Out there, on the ATP World Tour circuit, it is a tremendous struggle for most of the professional Tennis players. Despite the fact of having great ambitions once they put their foot for the first time on a tennis court, only a few can eventually brag about their achievements. Roger Federer is a unique character having an astonishing career behind him. His results over the last 15 years are one of a kind with those 17 Grand Slam singles titles weighing so much. But, none of this or at leat a significant part would`ve not been possible without a tremendous sense of discipline while playing and a unique fitness level.

Ageing process has no discriminatory aspect

Once a professional tennis player reached the 30 years of age milestone things are getting a bit complicated. Besides, the physical and mental frazzle are also becoming parts of the equation having a great impact when it comes achievements. In 2016, due to an apparently minor incident, Federer saw his whole plan for 2016 messed up.

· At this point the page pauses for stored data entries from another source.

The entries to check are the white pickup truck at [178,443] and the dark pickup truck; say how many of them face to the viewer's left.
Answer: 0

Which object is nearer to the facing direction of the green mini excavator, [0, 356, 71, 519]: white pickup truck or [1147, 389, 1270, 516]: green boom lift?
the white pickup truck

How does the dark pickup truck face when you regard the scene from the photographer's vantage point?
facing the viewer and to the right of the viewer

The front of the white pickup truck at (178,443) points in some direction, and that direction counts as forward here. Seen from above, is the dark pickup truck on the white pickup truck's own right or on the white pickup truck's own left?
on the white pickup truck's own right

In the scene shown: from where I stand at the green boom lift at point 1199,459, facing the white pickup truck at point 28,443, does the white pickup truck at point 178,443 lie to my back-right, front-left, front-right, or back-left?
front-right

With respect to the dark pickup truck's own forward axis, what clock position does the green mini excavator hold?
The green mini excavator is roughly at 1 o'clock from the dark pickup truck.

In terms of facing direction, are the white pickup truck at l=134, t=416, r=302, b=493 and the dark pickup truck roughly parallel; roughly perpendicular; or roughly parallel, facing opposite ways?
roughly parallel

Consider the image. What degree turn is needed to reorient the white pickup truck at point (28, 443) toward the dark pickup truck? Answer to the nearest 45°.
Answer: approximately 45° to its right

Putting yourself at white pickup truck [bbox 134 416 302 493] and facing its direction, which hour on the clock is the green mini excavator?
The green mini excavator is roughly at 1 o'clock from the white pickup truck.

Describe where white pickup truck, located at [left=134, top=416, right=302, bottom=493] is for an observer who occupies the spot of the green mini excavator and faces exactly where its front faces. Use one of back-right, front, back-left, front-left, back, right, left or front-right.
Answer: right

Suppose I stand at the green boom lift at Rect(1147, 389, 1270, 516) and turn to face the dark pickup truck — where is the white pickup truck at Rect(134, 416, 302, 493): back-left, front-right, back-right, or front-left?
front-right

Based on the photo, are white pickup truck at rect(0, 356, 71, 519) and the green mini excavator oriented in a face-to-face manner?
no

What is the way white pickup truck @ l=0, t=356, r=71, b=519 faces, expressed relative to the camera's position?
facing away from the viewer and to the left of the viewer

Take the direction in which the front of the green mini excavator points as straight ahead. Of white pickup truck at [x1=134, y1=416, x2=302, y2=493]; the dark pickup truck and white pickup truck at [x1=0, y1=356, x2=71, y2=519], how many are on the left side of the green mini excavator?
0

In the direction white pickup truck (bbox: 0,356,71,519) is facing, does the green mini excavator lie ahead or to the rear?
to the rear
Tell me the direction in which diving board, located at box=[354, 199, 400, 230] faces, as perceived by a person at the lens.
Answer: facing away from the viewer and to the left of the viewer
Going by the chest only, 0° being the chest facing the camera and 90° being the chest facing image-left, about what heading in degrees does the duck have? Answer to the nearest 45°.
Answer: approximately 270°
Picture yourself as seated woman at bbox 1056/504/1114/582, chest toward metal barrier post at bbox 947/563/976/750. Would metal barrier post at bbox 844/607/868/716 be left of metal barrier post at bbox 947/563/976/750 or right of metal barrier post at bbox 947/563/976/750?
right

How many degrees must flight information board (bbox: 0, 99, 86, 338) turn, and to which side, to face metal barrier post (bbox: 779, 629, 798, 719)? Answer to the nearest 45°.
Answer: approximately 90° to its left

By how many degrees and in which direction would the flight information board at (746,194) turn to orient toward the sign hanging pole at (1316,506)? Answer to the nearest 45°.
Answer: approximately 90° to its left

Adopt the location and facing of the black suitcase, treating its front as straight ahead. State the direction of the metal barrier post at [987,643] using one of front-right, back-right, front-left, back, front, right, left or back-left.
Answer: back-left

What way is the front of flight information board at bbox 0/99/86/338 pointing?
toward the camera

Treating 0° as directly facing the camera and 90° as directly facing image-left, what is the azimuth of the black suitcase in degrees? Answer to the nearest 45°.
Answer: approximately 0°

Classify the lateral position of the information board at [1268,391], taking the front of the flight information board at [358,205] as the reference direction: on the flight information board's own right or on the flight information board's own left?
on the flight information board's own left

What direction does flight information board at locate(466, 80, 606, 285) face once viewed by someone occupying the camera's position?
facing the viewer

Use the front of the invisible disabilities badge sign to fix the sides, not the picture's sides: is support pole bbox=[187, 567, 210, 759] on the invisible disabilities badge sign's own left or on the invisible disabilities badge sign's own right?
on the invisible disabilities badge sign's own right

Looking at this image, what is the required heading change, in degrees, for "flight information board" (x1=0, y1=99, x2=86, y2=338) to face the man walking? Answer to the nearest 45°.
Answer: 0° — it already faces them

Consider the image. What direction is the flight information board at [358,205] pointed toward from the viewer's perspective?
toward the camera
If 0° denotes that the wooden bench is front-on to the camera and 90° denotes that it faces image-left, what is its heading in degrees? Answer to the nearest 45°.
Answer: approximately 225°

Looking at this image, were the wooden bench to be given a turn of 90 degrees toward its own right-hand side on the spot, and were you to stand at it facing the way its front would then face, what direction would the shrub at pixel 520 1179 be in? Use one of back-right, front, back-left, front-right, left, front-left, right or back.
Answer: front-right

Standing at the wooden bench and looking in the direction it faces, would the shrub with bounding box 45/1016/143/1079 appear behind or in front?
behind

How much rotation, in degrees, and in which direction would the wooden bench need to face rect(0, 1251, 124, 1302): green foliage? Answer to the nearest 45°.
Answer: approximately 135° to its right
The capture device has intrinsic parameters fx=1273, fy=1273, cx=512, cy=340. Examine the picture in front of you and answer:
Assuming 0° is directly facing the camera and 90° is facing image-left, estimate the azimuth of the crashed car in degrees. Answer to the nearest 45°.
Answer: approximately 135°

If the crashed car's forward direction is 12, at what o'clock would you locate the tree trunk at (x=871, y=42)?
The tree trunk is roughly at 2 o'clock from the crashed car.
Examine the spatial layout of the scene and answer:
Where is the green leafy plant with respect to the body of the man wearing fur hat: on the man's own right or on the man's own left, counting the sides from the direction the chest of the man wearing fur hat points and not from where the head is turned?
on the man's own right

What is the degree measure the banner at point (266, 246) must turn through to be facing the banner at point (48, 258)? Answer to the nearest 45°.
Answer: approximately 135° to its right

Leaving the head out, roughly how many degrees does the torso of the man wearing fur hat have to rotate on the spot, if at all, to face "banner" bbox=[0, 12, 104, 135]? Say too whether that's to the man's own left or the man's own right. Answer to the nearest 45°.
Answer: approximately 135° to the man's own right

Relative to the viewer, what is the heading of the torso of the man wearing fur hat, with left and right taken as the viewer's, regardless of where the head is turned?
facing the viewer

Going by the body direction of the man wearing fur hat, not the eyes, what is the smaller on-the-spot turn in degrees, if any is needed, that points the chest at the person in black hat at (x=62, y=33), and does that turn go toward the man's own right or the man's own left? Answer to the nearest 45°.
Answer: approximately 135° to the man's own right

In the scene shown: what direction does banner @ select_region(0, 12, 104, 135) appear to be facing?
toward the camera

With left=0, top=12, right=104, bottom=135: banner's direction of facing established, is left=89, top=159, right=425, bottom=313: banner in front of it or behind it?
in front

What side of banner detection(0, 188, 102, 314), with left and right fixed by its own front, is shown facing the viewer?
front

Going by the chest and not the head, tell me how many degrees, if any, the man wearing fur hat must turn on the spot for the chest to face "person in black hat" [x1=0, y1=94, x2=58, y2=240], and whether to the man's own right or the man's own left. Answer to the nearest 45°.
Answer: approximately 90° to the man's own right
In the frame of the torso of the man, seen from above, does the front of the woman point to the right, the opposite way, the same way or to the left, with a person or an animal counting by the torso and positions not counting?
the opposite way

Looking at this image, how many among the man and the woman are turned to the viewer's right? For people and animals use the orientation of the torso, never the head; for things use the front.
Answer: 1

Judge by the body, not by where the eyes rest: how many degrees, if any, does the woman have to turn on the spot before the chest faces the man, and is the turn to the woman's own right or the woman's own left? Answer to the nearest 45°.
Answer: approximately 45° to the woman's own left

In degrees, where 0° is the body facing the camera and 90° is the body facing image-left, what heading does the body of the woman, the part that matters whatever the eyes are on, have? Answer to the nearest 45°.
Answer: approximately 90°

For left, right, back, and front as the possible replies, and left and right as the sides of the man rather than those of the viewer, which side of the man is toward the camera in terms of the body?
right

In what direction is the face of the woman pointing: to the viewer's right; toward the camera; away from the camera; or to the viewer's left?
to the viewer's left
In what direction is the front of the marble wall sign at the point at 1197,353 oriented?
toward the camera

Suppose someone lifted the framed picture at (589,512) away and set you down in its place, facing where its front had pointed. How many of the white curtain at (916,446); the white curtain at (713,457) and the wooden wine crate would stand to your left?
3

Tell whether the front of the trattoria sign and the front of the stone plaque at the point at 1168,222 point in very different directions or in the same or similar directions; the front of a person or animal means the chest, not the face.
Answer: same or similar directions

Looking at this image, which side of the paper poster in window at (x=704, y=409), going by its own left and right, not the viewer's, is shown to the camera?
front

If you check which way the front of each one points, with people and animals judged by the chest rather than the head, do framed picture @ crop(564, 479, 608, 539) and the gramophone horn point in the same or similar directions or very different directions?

Despite a resurrection in Wimbledon, Roger saw his plans going down to the tubes.

The consequences of this outcome are that the Swiss finished outside the top 10 ATP for the first time since 2002. Moreover, after so many years, Roger Federer failed to win at least an ATP title during a season.

While some people think that his career is dust and gone, his huge herd of vivid fans are still eager to see him playing the way he used to, or at least somewhere closer to that standard.

Back in the summer, he spoiled his fans with a tremendous comeback against Marin Cilic in Wimbledon quarterfinals. For so many people, it was a lively display of vintage Federer.

Federer is not ready to quit

Given his age, a retirement announcement would seem natural, but Federer is not done yet as he is preparing for a comeback in early January.

The Hopman Cup will be the place where he will play for the first time an official match since Wimbledon. An event with no impact on the ATP circuit, this event is a great opportunity for a warm-up prior to the Australian Open. The 29th edition of the Hopman Cup will mark the first appearance of Federer here since 2002. This event has the upper hand of not being an ATP event, so the pressure and the harassment of the ranking points math will not be applied.

Ranked as world no. 16, Roger Federer will now step into a long time forgotten territory, but perhaps ranking is no more part of the goal.